| Bloque de texto |
▼

Conocíamos el sabor del fracaso. Nos habíamos sentido humilladas, retraídas,
intimidadas. Deseábamos olvidar nuestras historias, borrar lo hecho
anteriormente y presentarnos como hojas en blanco. Habíamos descendido a lo más
bajo, a los pies, ante los que sin embargo volvíamos a fracasar. Aunque
pueda parecer una obra sombría y acre no lo es, sino todo lo contrario. Es una
obra que recorre el trayecto del estancamiento vital a la consecución de la
conexión fluida, que es asunción, reconversión por la apertura a la diversidad,
al revitalizador vértigo de ponerse en la piel de los otros. Hay algo en Marzahn, mon amour que evoca a las
excelentes Amelie (2001), de Jean
Pierre Jeunet o La camarera Lynn
(2016), de Ingo Haeb, adaptación de una notable novela de otro escritor alemán
de la generación de Katja Oskamp, Markus Horts.
Las tres mujeres protagonistas de cada una de esas obras se desprenden de sus atascos vitales. Cada una abriéndose a los otros, sea por discernimiento de la compleja diversidad alrededor, o por desbloqueamiento de su contusionada cerrazón (por miedo o inseguridad, por decepción o entumecimiento vital), dándose a los demás, de modo servicial (que no es sinónimo de servil, matiz que no comprenden las mentes susceptibles). Por eso, Marzahn, mon amour es una obra que se subleva contra ese progresivo ombliguismo crónico al que ha ido derivando esta sociedad de miradas encorvadas sobre la pantalla de un móvil. Katja se apercibe de su alrededor, de esa gente que llegó allí hace cuarenta años y que ahora prosiguen valerosamente sus vidas empujando un andador o con respiración asistida y con una renta mínima, que se pasan muchas veces el día entero sin hablar con nadie, que nos ofrecen, cuando llegan al estudio, sus corazones sedientos, que muestran su gratitud por cada roce, que se sienten felices porque no son tratados como si fueran los perfectos idiotas de la nación. No somos isletas (virtuales). Los otros son todo un mundo de posibles, incluso como reflejos de las posibles narrativas de una misma, de lo que pudiera haber sido, de las sombras de lo que siente como callejones sin salida, o de sus miedos y contradicciones. Hay quien se ha pasado la vida confundiendo tu posición profesional con tu vida privada y quien se había dedicado a vegetar en su apartamento de la urbanización, y desde que el camino hacia la cama se había vuelto inaccesible por la basura acumulada, pasaba las noches sentado frente al televisor. Cuando la basura comenzó a desbordarse por la barandilla, los vecinos protestaron y llamaron a la policía. Hay quien ha pasado toda su vida sobre esos pies. Una vida detrás del mostrador, una vida de pie, una vida caminando y hay para quien la cita con la pedicura representa para él el punto álgido del día. Desde que no trabaja, el aburrimiento se ha convertido en su principal enemigo.

▲

| Filas aportadas |

▼

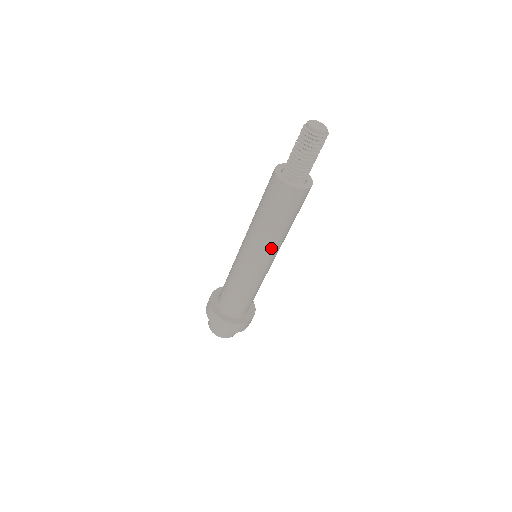
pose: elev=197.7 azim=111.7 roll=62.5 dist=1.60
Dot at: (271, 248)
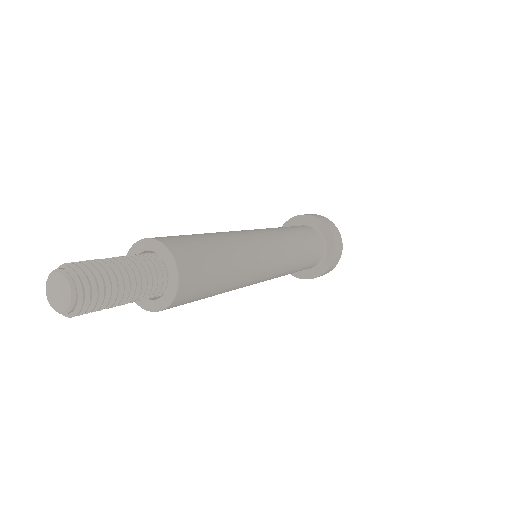
Dot at: occluded
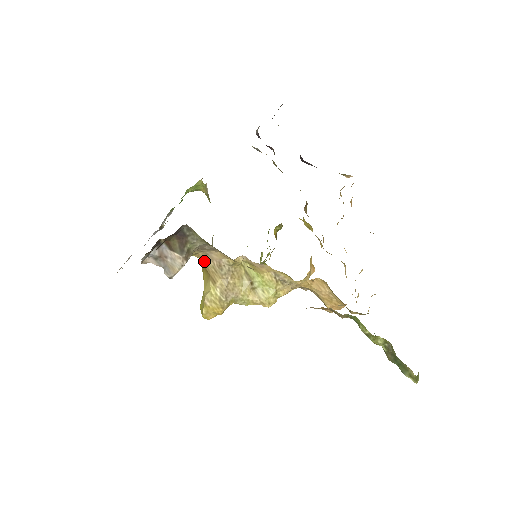
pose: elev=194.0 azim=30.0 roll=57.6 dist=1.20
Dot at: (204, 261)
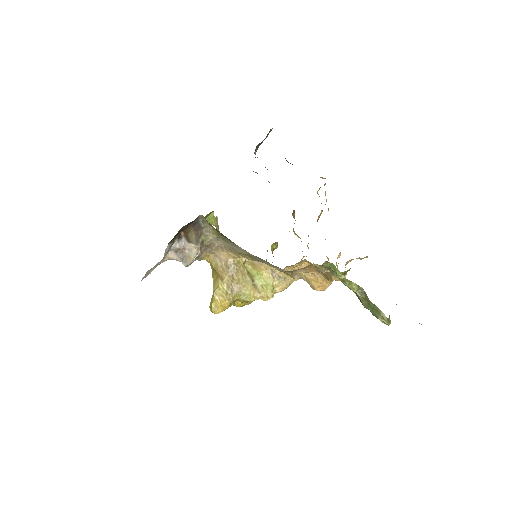
Dot at: (214, 263)
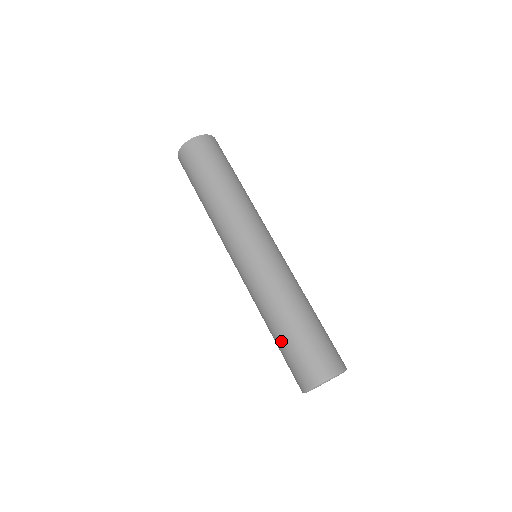
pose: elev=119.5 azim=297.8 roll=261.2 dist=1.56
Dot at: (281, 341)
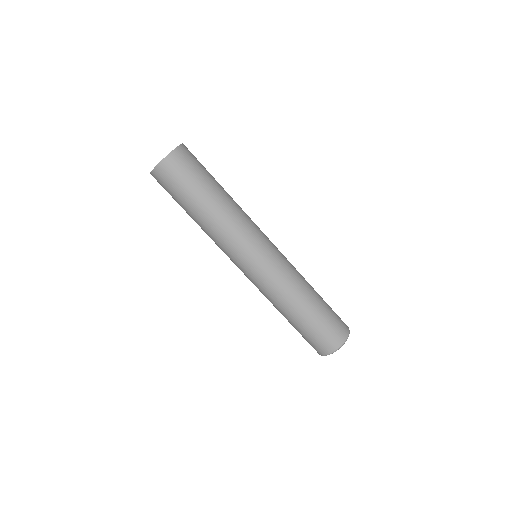
Dot at: (297, 326)
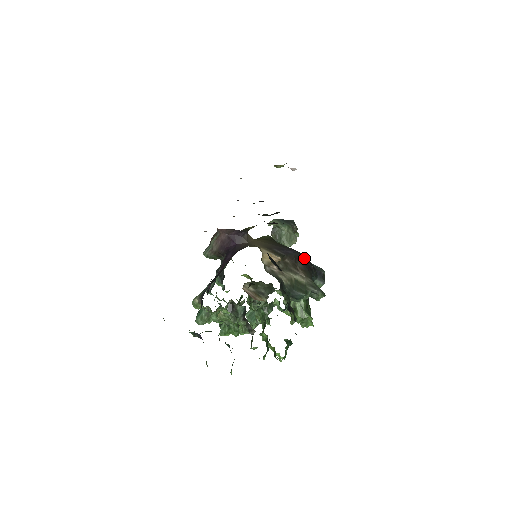
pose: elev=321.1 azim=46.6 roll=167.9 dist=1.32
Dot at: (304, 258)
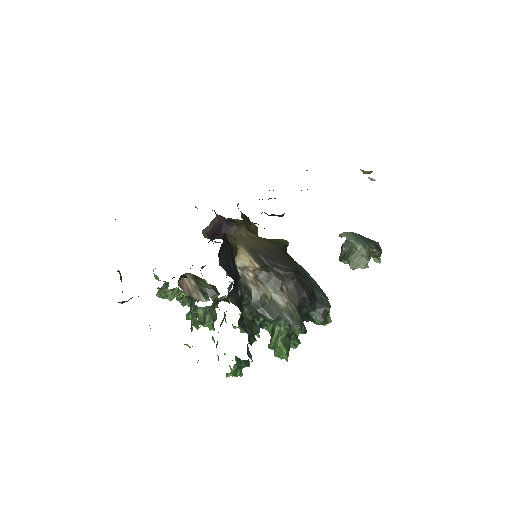
Dot at: (301, 280)
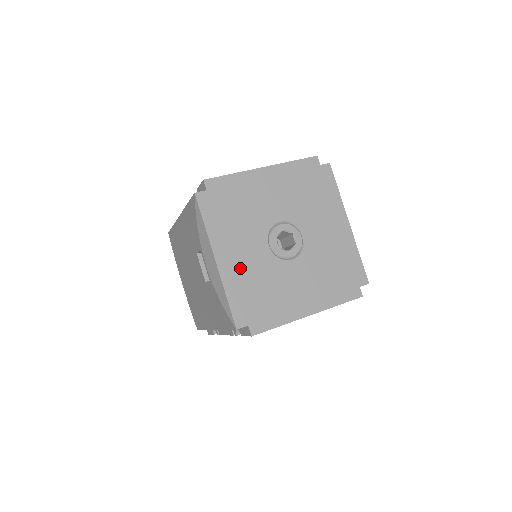
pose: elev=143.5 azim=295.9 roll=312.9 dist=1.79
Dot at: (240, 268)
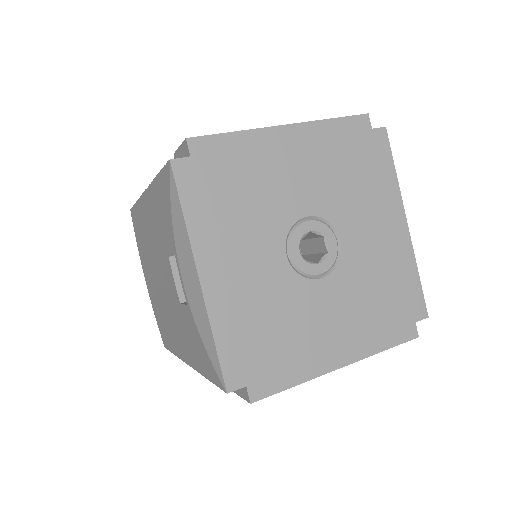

▲

| Tareas escritas |
1. Según el texto sobre Marzahn, mon amour, ¿por qué la obra no es sombría ni acre aunque pueda parecerlo? Responde en una a tres oraciones.
2. Reproduce el pasaje del texto sobre Marzahn, mon amour que va desde "Conocíamos el sabor" hasta "Oskamp, Markus Horts.", ambos incluidos, cambiando "vértigo" por "impulso".
Las filas son material aparte y no forman parte del texto.

| Las respuestas |
1. Porque es una obra que recorre el trayecto del estancamiento vital a la consecución de la conexión fluida. Esa conexión es asunción y reconversión por la apertura a la diversidad, al revitalizador vértigo de ponerse en la piel de los otros.

2.
Conocíamos el sabor del fracaso. Nos habíamos sentido humilladas, retraídas,
intimidadas. Deseábamos olvidar nuestras historias, borrar lo hecho
anteriormente y presentarnos como hojas en blanco. Habíamos descendido a lo más
bajo, a los pies, ante los que sin embargo volvíamos a fracasar. Aunque
pueda parecer una obra sombría y acre no lo es, sino todo lo contrario. Es una
obra que recorre el trayecto del estancamiento vital a la consecución de la
conexión fluida, que es asunción, reconversión por la apertura a la diversidad,
al revitalizador impulso de ponerse en la piel de los otros. Hay algo en Marzahn, mon amour que evoca a las
excelentes Amelie (2001), de Jean
Pierre Jeunet o La camarera Lynn
(2016), de Ingo Haeb, adaptación de una notable novela de otro escritor alemán
de la generación de Katja Oskamp, Markus Horts.